One alleged Texas drug kingpin, Jamiel Chagra, was worried that Judge Wood, who was scheduled to preside over Chagra’s pending trial, would favor prosecutors and, after ensuring a conviction, mete out the maximum penalty allowed by law. To prevent Wood from handling the case, Chagra hired a career criminal, Charles Harrelson (the father of actor Woody Harrelson), to kill the judge. On May 29, 1979, Harrelson appeared in the parking lot outside of the judge’s San Antonio townhouse and shot him dead.
Wood was the first federal judge murdered in the twentieth century. In later years, Judge Richard J. Daronco was killed in 1988, Judge Robert Smith Vance was assassinated in 1989, and Judge John Roll was shot and killed during an assault on Congresswoman Gabrielle Giffords in 2011 (although presumably Roll was not the intended target).

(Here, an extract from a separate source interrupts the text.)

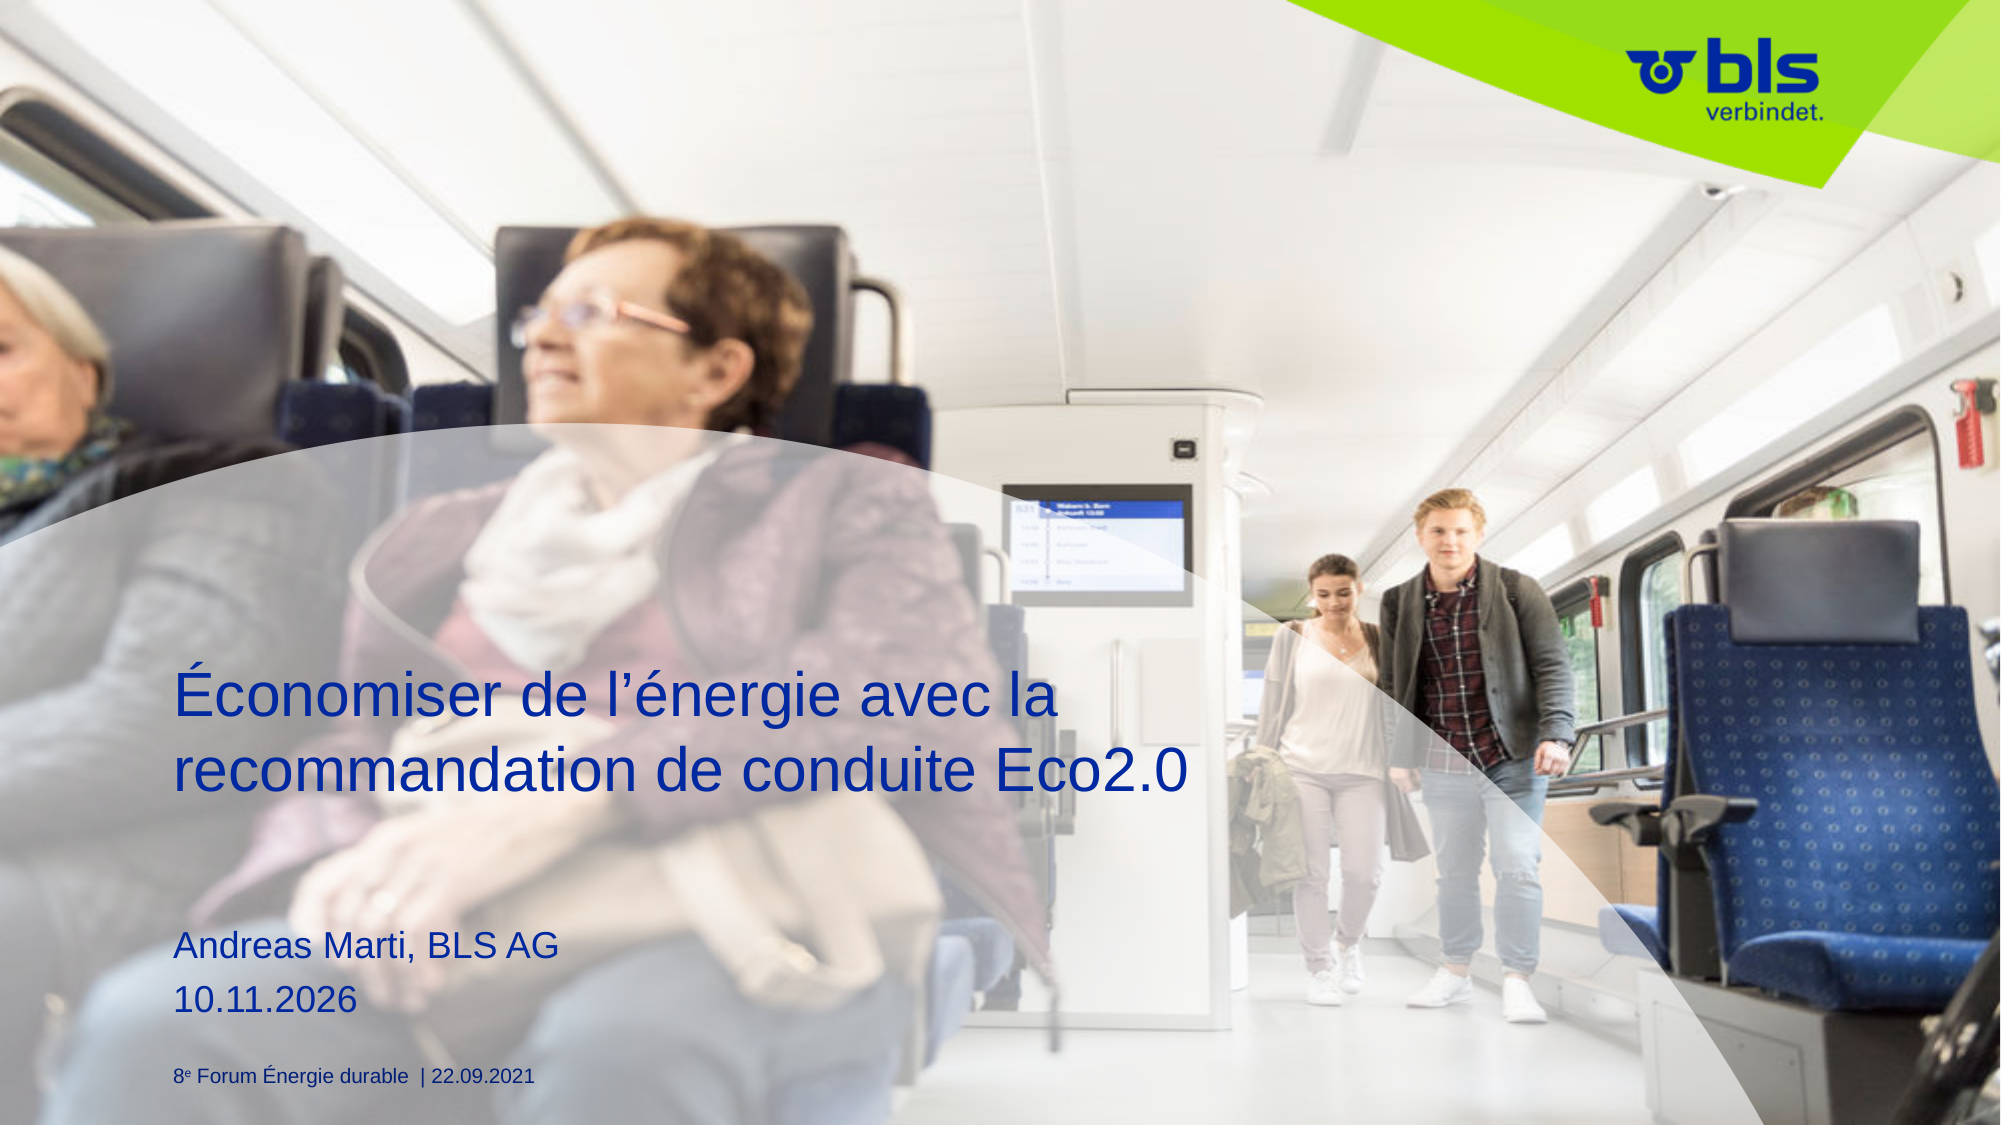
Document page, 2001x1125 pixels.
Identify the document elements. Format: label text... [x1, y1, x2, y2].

Police caught up with the triggerman owing to an anonymous tip and a tape recording of Jamiel Chagra talking with his brother, Joe, during a prison visit. Armed his evidence, investigators pursued Harrelson for months. The fugitive eventually surrendered to authorities following a standoff with police in September 1980. Subsequently claiming he was high on cocaine at the time, Harrelson confessed to killing Judge Wood. He also said that he had assassinated President Kennedy in 1963. “At the same time I said I had killed the judge, I said I had killed Kennedy, which might give you an idea to the state of my mind at the time,” he explained in a later interview. Harrelson received two life sentences in prison for his crimes. He died of a heart attack on March 15, 2007, in the United States Penitentiary, Administrative Maximum Facility (ADX)—the infamous Supermax facility—near Florence, Colorado. He was 68 years old.
Charles Harrelson was a classic Type 3 killer. Unlike Type 1 and Type 2 assailants, Type 3 actors do not act because they are passionate about a political issue or seek to compensate for a real or perceived deficiency in personality. Type 3 actors are not insane and suffering from hallucinations or delusions of grandeur, as is so common with Type 4 killers.

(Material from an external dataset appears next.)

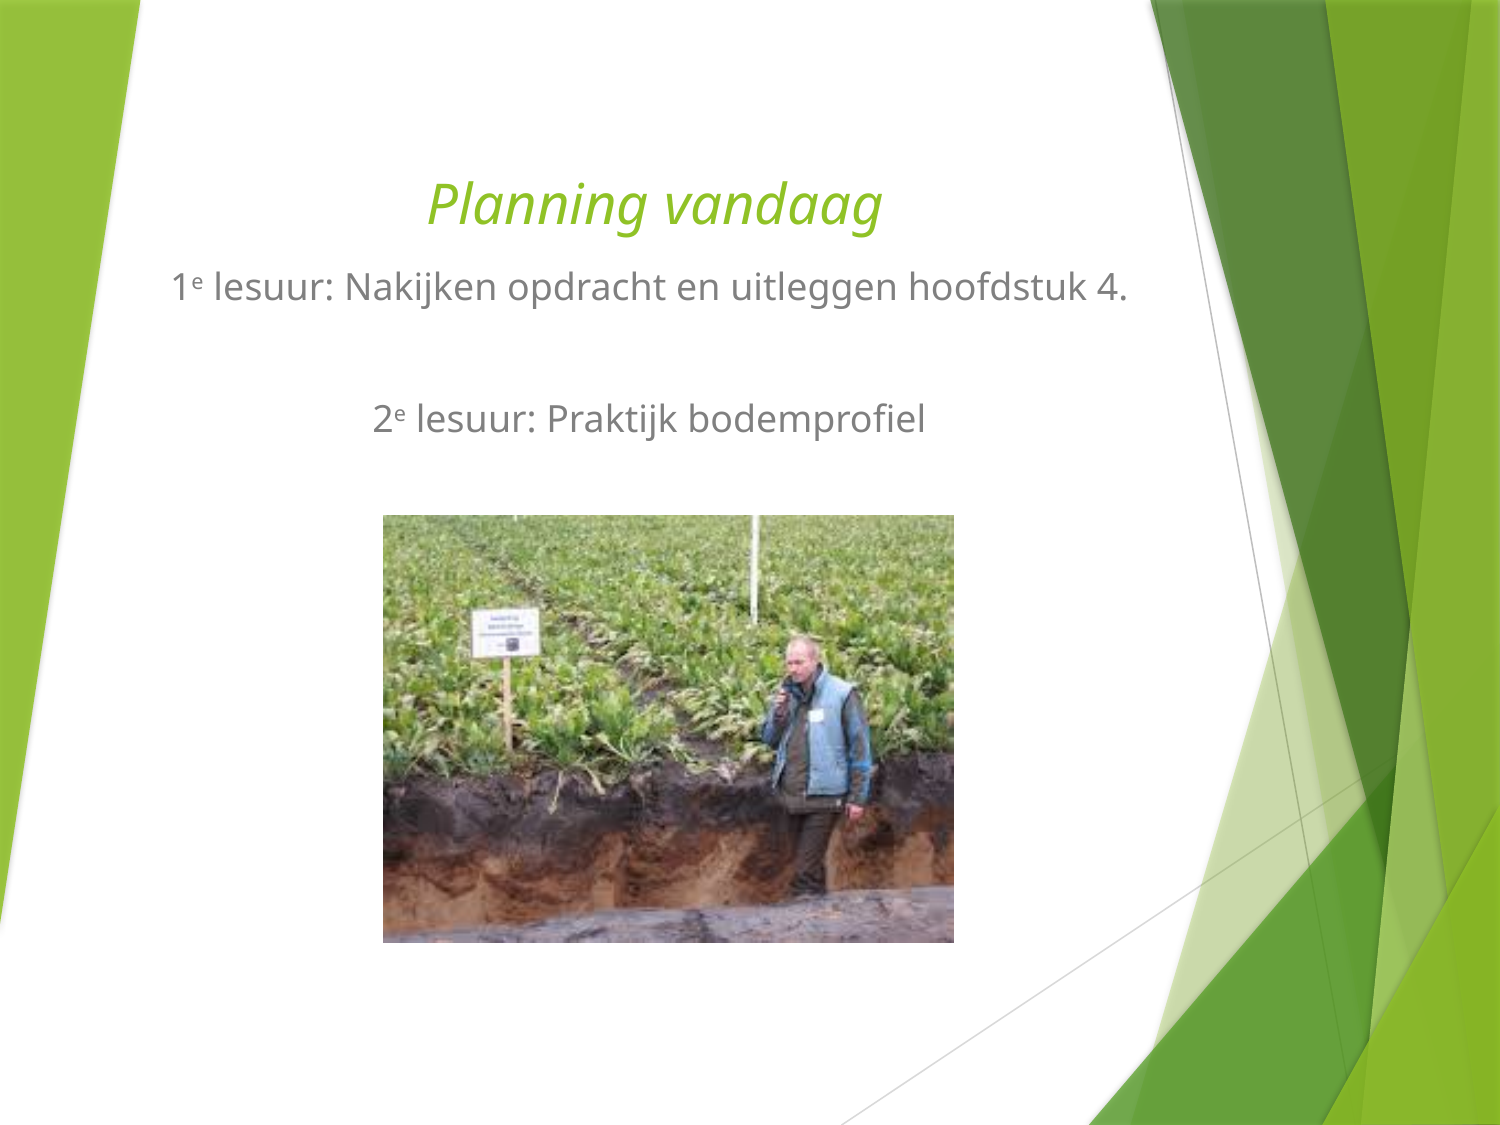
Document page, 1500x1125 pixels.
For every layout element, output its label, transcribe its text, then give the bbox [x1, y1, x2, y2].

Type 3 personalities are remorseless actors, sociopaths driven by a lack of empathy to snuff out the lives of others. Charles Harrelson admitted that he regarded a human head as “a watermelon with hair on it.” To someone who genuinely sees his fellow human beings this way, firing a rifle into the person’s back is not an especially noteworthy act but for the fact that authorities might apprehend and punish the shooter. Jimmy Chagra allegedly paid Harrelson $250,000 to commit the crime, but even this motive was not the primary force influencing the assassin’s actions. Harrelson had killed people for a lot less money than $250,000. Perhaps he acted for inscrutable reasons: To prove he was tough, to exercise control over hairy watermelons, or to experience the thrill of flaunting societal conventions and eluding capture from bumbling law enforcement officers. Harrelson reveled in his notoriety.
Whatever the reasons, Type 3 actors such as Harrelson believe they are entitled to act however they see fit. The rules of human interaction simply do not apply to them. Immanuel Kant argued that every morally autonomous person should act as though his action were a universal moral precept. If they knew anything of Kantian moral philosophy, no doubt Type 3 actors would denounce such abstractions as hogwash unworthy of anyone’s time or attention. For the Type 3 actors, life is a game to play. Either a player wins or he loses, but he never places himself into another man’s shoes to experience life from another perspective. These emotionally stunted individuals cannot see beyond their own selfish desires.